You also make an excellent comment “A good retention policy requires a good look at why you need to retain it, how you need to retain it and what are the impacts if you don’t. it is not and should not be a simple lets just keep everything forever !”
Organisations absolutely need to start looking at their retention needs, and understand why they need to keep emails, where they need to be kept and for how long.
In the view of someone working in a governmental organisation, a municipality/county in Sweden, which is a part of EU, I’d go with GDPR’s least amount of data processing possible (a paraphrase, not a quote), so our email policy is to delete everything within 90 days.

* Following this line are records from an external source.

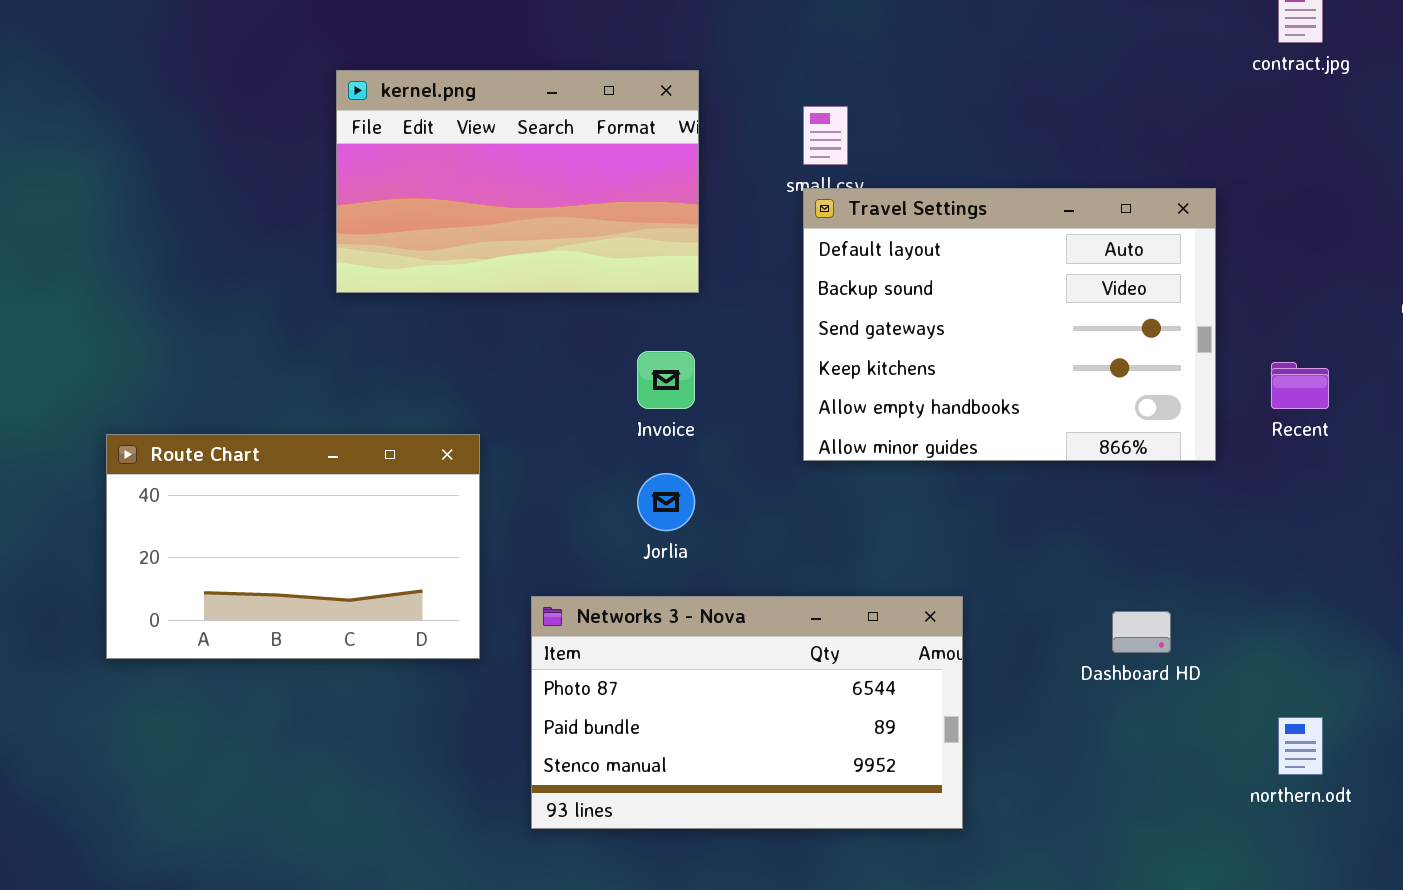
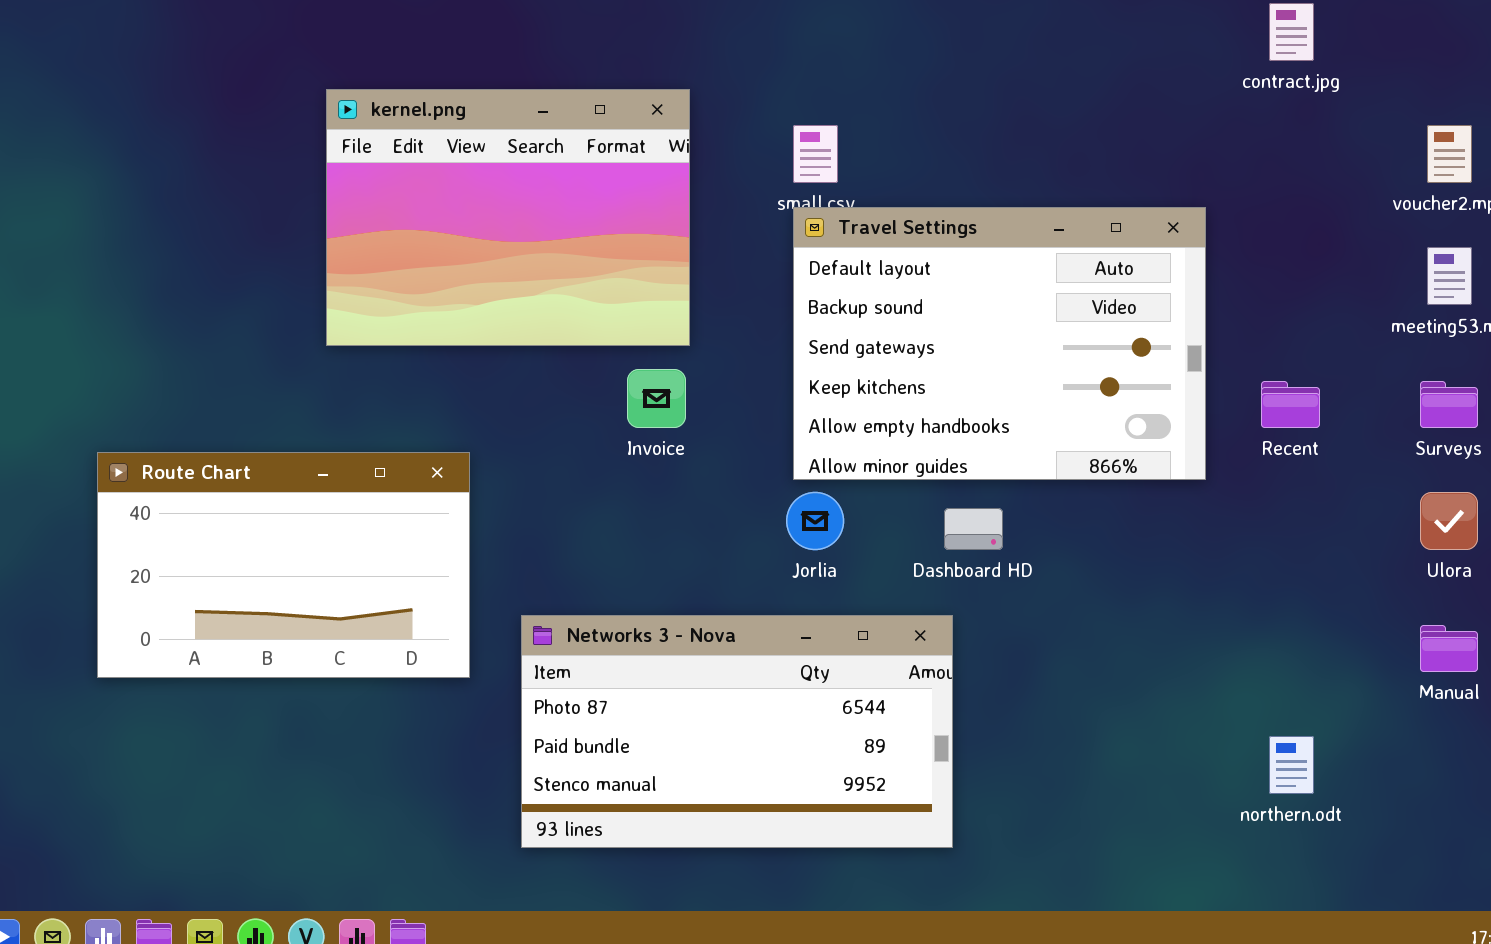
kernel.png: [336,70,699,293] -> [326,89,690,346], resized
Jorlia: [637,473,695,531] -> [786,492,844,550], moved
Dashboard HD: [1112,611,1171,653] -> [944,508,1003,550], moved

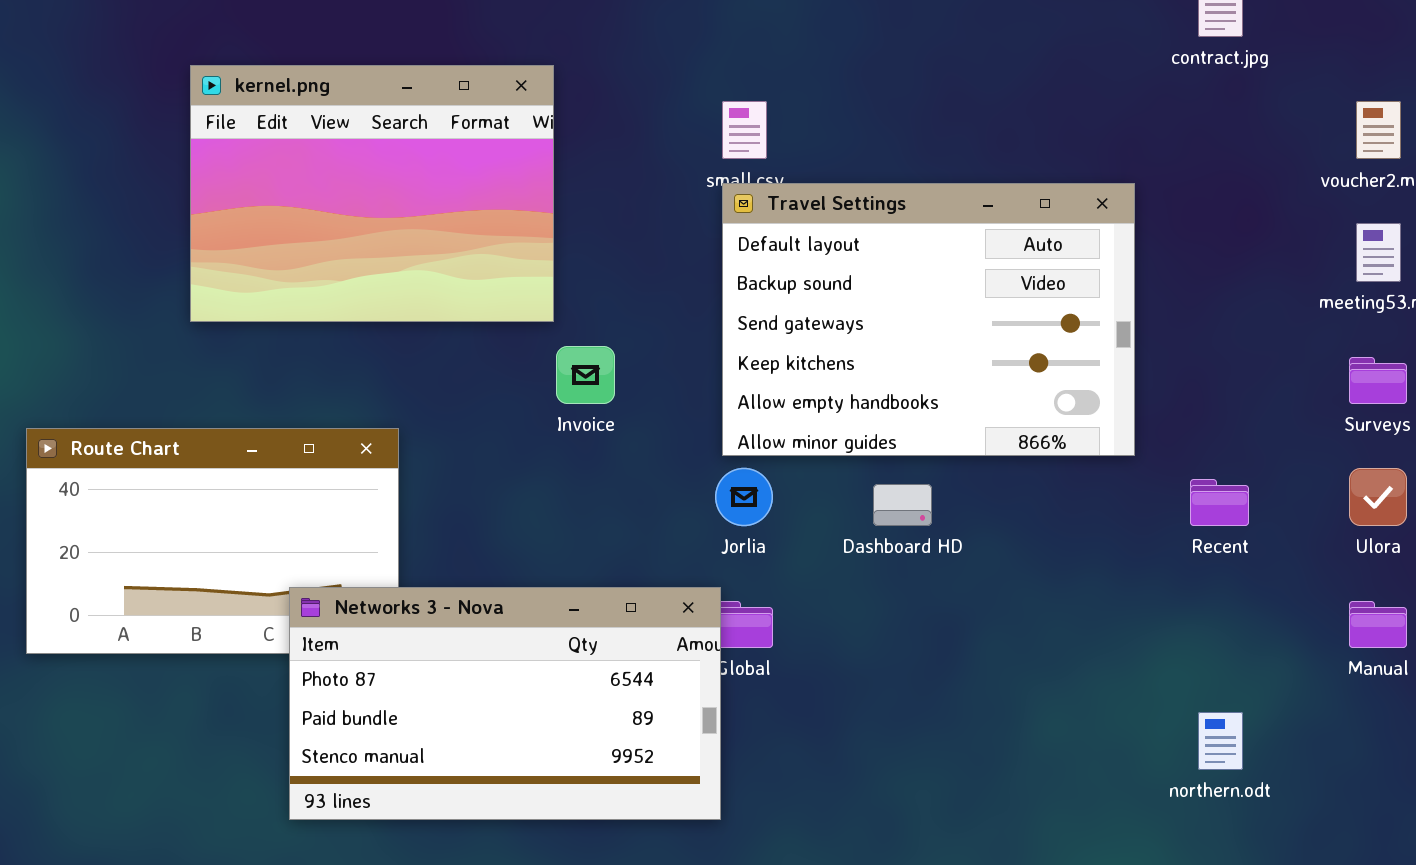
kernel.png: [326,89,690,346] -> [190,65,554,322], moved
Recent: [1261,381,1320,428] -> [1190,479,1249,526], moved
Networks 3 - Nova: [521,615,953,848] -> [289,587,721,820], moved

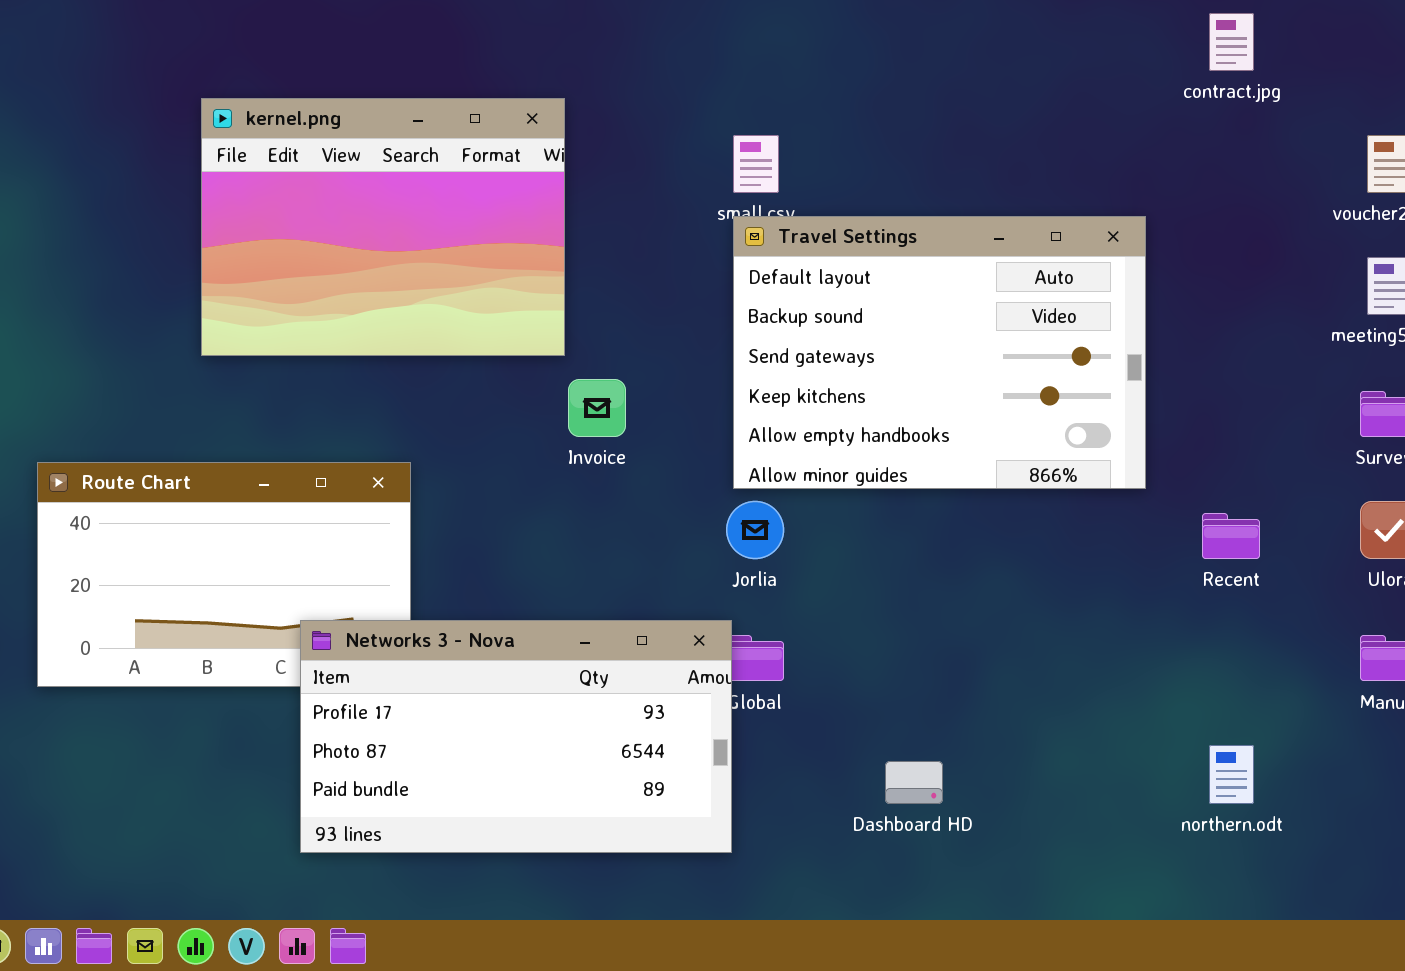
Dashboard HD: [873,484,932,526] -> [885,761,943,804], moved
Networks 3 - Nova: [289,587,721,820] -> [300,620,732,853], scrolled up 1 row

The base rule is that “email isn’t to be considered a document archive”. If something is of such importance that it needs to be retained more than 90 days, then it should be documented elsewhere.
Therefore we also have no backup for email, other than the redundancy offered by O365 and Google Workspace. For the entire school district, 4k students 1500 staff, we also have zero backup for the other services, other than the redundancy of Workspace and retention in Vault (also set to 90 days after deletion for both Gmail and Drive).
We do have very strict national and local rules on what data MUST be retained, but that is logged in an e-archive system, and is mainly official decisions, either from requests by the inhabitants of the municipality (“I want to rebuild my house, can I?”), or things that public service workers decide in their day to day work (“This area is to be used as a park or parking.”).
90 days and no backup? That’s the first time I read something like that.
Thanks for sharing it
Can I repeat that “wow” here? No backups and only 90 days retention policy? This is for ALL governmental email data?
But this shows how effective the Swedish governmental systems can be!